Directions for this task: In the listing below, locate the lines that hold "pixels" and copy them.
-------- Given entries
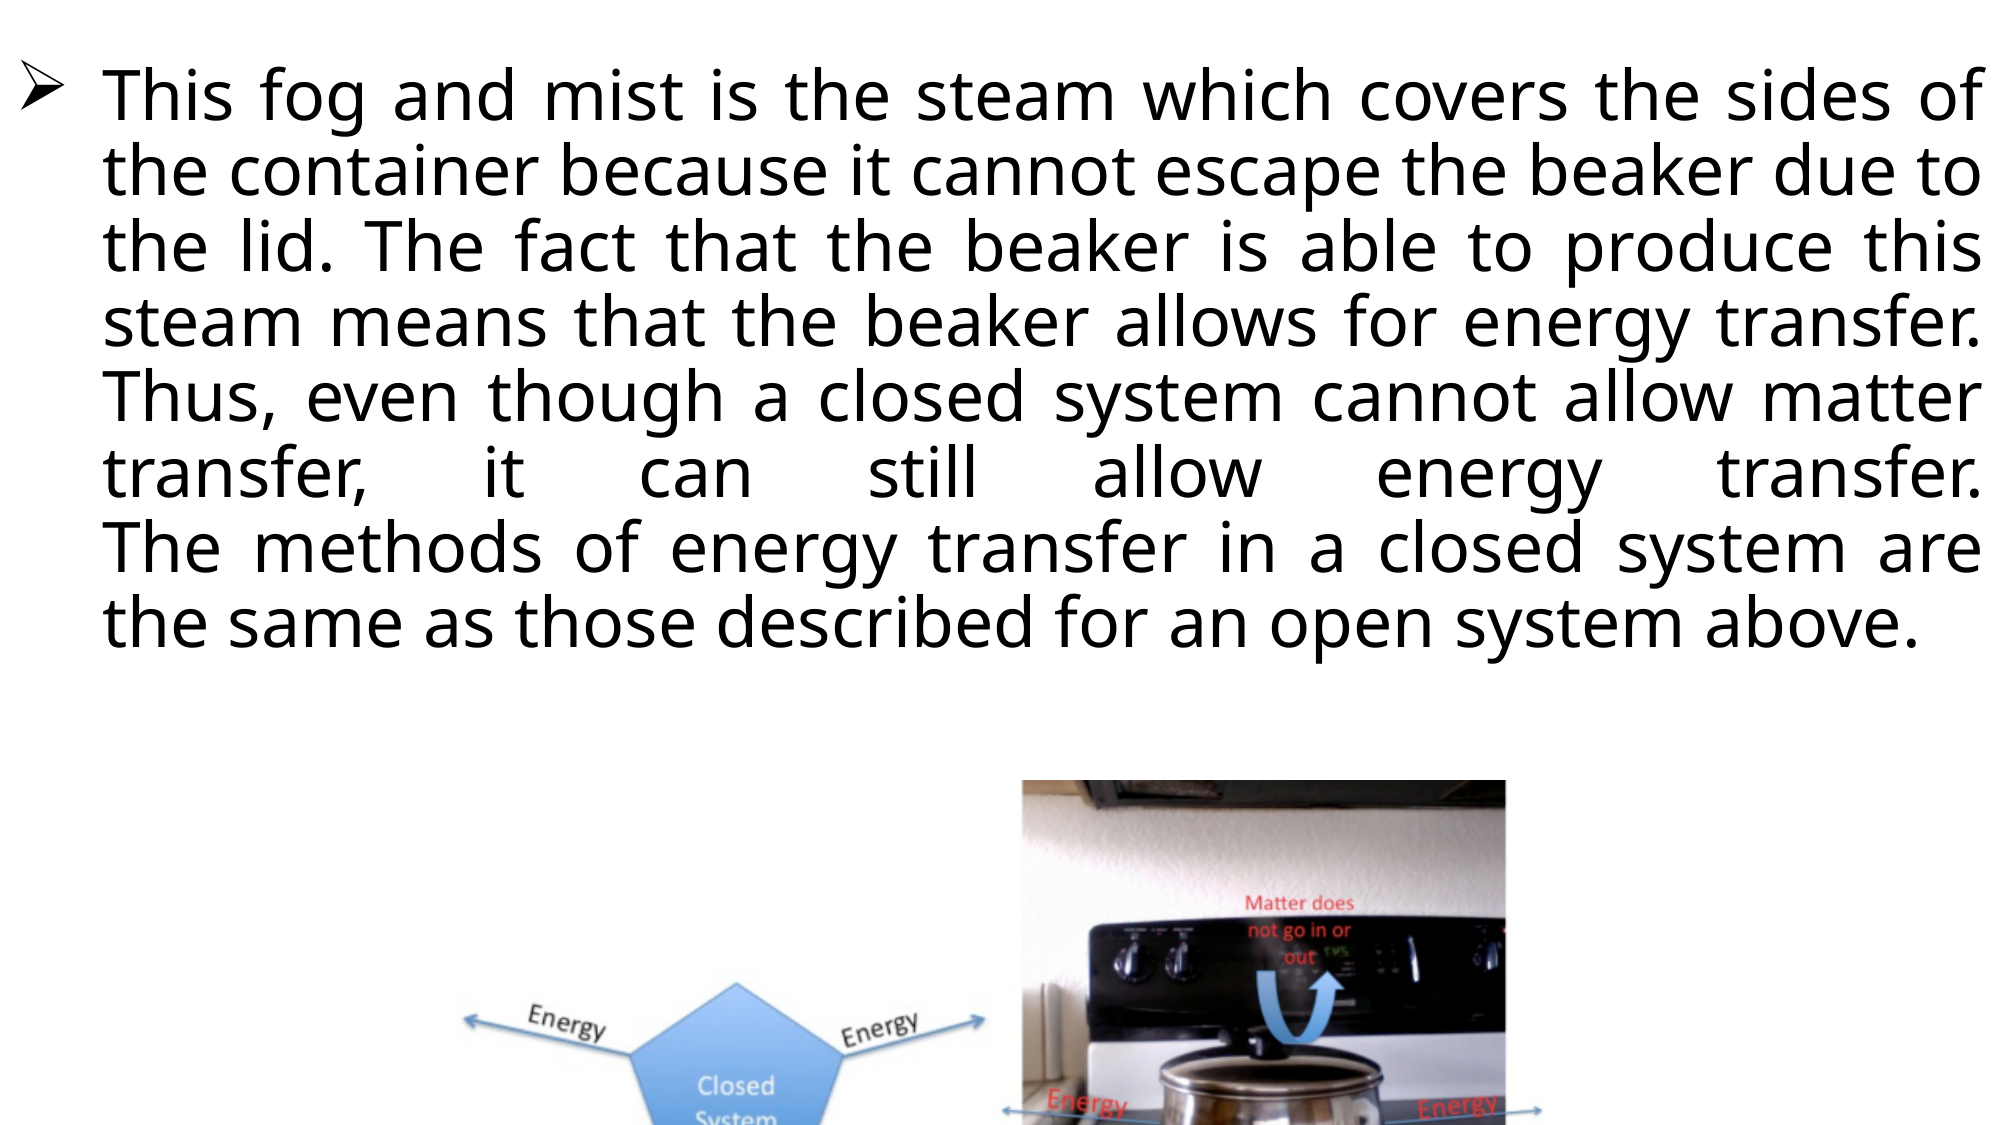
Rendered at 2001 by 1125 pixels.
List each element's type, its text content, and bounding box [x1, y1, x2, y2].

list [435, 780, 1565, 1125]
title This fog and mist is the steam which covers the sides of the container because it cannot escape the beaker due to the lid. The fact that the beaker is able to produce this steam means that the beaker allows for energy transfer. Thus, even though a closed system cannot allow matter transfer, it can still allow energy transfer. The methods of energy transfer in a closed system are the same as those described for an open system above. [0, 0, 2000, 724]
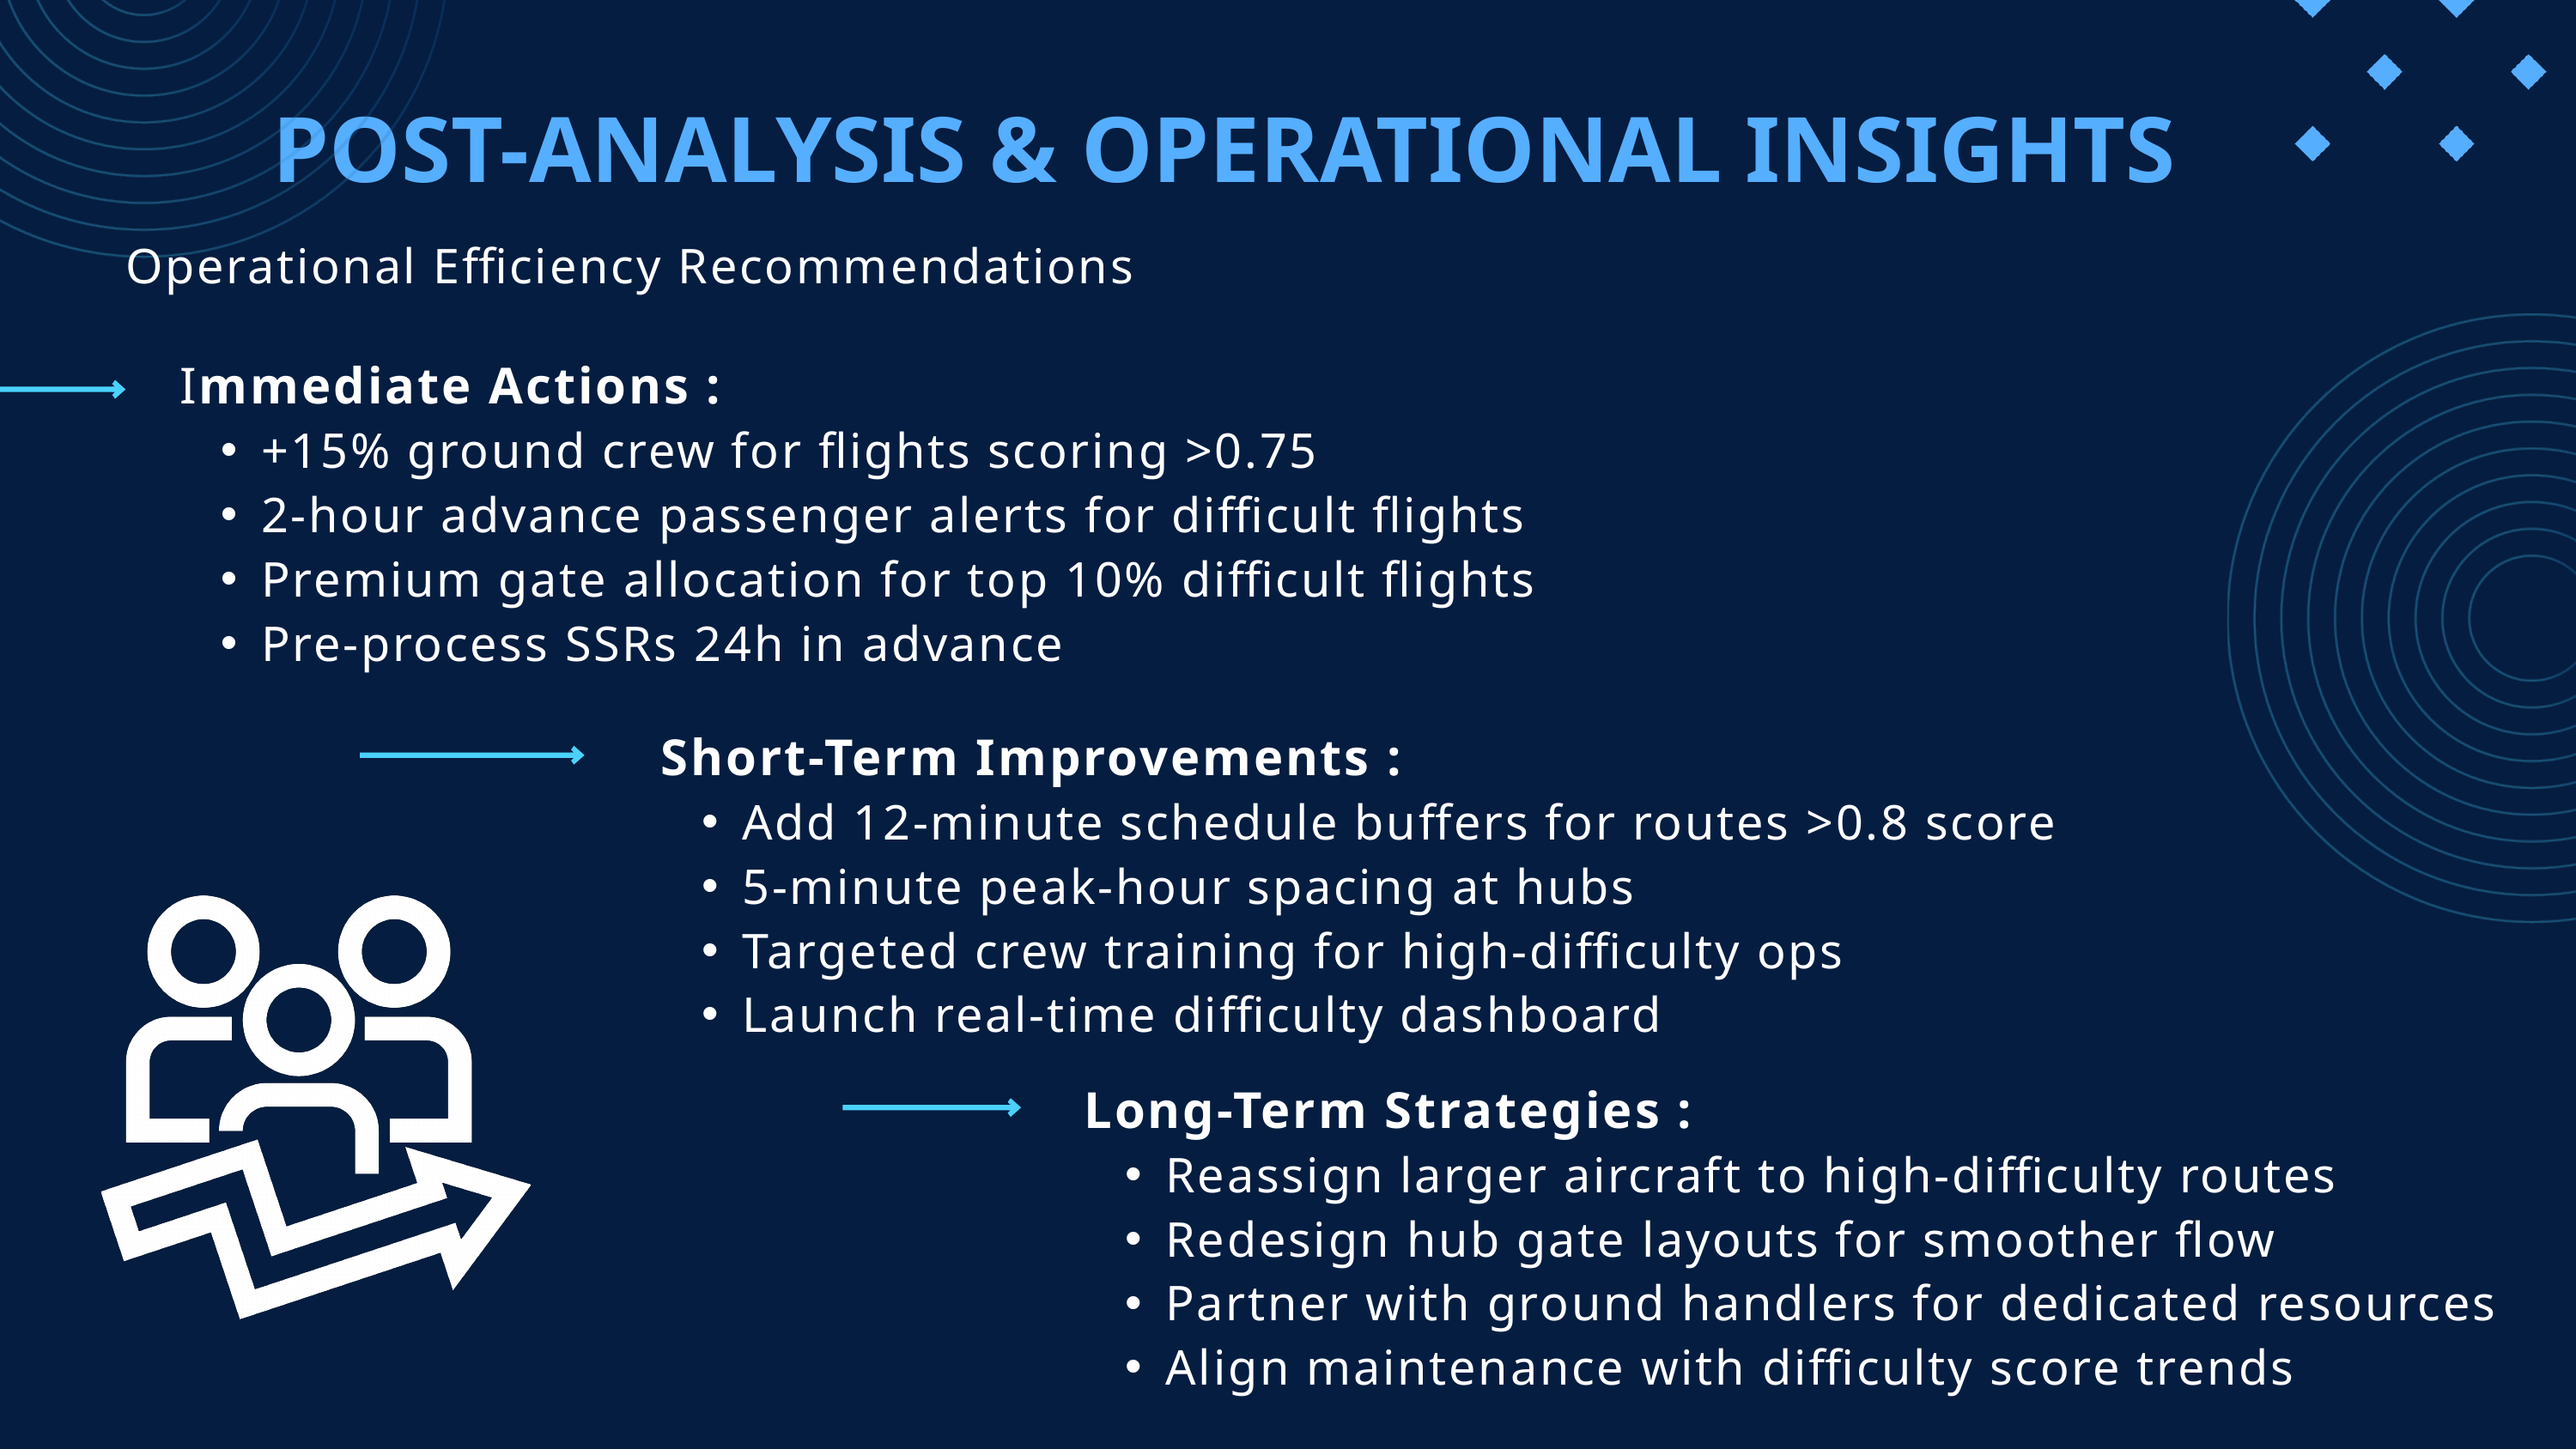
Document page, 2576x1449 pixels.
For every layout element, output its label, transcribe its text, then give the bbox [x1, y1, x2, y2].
----------------
Solution to this problem:
Rendered at 2001 by 1125 pixels.
Document page, 2576x1449 pixels.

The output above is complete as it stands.